名前だけ聞くとなんだか特殊なトレーニングに聞こえますが、やることはシンプル。
フローリングの上で、足の下にクイックルワイパーのシートなどを敷いて行うパイクです。
これが腹筋にめちゃくちゃ効きます。しかも終わったあとには床までちょっとキレイになるという一石二鳥のトレーニング。
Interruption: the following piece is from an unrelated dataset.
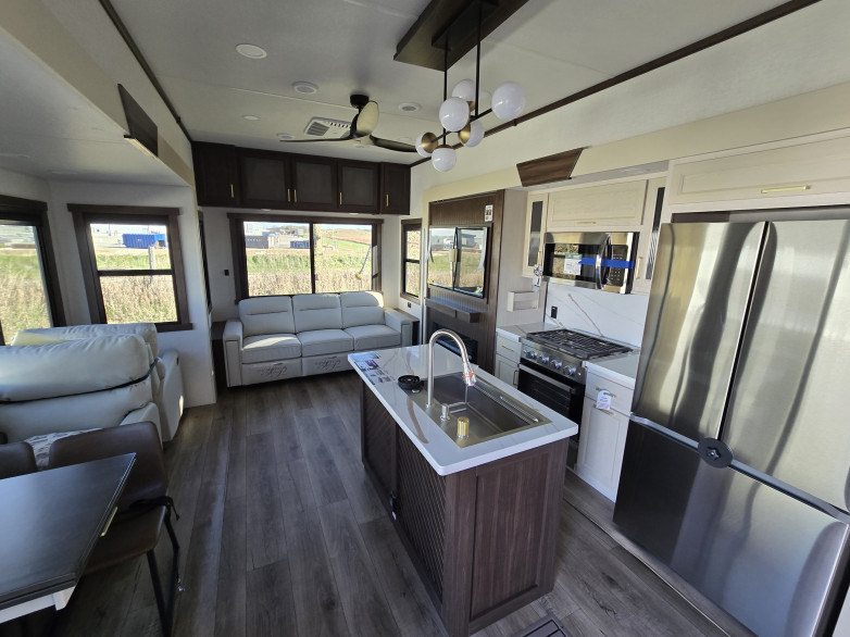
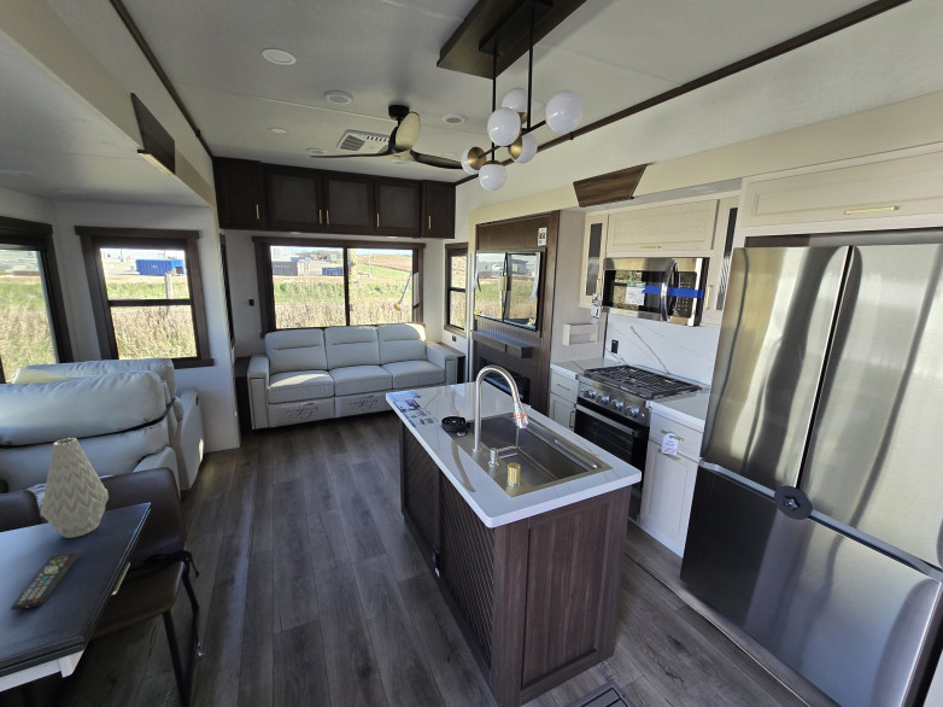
+ vase [40,437,110,539]
+ remote control [10,549,82,610]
▲必要なのはフローリングの床とクイックルワイパーのシート(ドライ)や乾いた雑巾など
フローリング・パイク
【やり方】

① 足の下に滑るものを置く
・まずはフローリングの床の上にクイックルワイパーのシートや乾いた雑巾などを敷きます。
・その中央に両足のつま先を乗せ、手を肩幅程度に置いて腕立て伏せのような姿勢(プランク)を作ります。
・腰は反らさず、体はまっすぐに保ちましょう。
② 足を引き寄せる
・シートを滑らせ、膝を伸ばしたまま足を手の方に引き寄せ、お尻を高く持ち上げていきます。
・身体を「く」の字にするイメージです。
④ ゆっくり戻す
・一気に足を後ろへ戻すのではなく、腹筋で身体を支えながらゆっくり戻します。
・勢いよく戻してしまうと、体をまっすぐにした時に腰が反りやすく、腰を痛めてしまう恐れがあります。
【回数・セット数の目安】
・10回 × 3セット
【初心者向けアレンジ】
・膝を少し曲げて行う
・足を引く距離を短くする
・どうしても腰が反ってしまう場合、背中は「まっすぐ」ではなく「猫背」で行う
なぜ腹筋に効くのか

プランクの状態でスタート
→ 腹筋が収縮して体をまっすぐに保つ(アイソメトリック収縮)
足を前方に滑らせてお尻を持ち上げる
→ 腹筋が収縮して体幹を強く屈曲させる(コンセントリック収縮)
足を後方に滑らせてプランクの状態に戻す
→ 腹筋を収縮させたまま体幹を伸ばす(エキセントリック収縮)
というように、フローリング・パイクは最初から最後まで腹直筋や腹斜筋などの腹部の筋群が収縮しっぱなし。休めることができないのでめちゃくちゃ効きます。
また、一方で「肩が疲れる」という人も多いでしょう。実際、肩や腕も身体を支えるためにかなり働きます。
つまり、フローリング・パイクは、腹筋+肩を同時に鍛える複合的なエクササイズでもあります。
腹筋ローラーとの違い
両者は、しゃくとり虫のように体を“くの字”に曲げて伸ばすエクササイズという点で似ていますが、明確に違う点もあります。
腹筋が伸びたときの体の状態です。
腹筋ローラー:うつ伏せでバンザイした状態
フローリング・パイク:腕立て伏せの状態

シンプルに腹筋ローラーのバンザイ状態の方が、腹筋から動作の先端までの距離が長いのです。この距離が長いほどテコの原理で腹筋への負荷が強くなります。
ローラーを遠くまで転がしたら戻ってこれなくなるのはこのためです。
宅トレに新たなメニュー
フローリング・パイクは、足元を滑らせることで、腹筋を使って身体をコントロールするパイク系エクササイズです。
普通の腹筋運動とは違い、体幹を安定させながら身体を折りたたむため、腹筋だけでなく肩や体幹も同時に鍛えられます。
しかも筋トレしながら床まで掃除できる。
自宅にフローリングの床がある方は、ぜひフローリング・パイクを腹筋のトレーニングメニューに加えてみてはいかがでしょうか。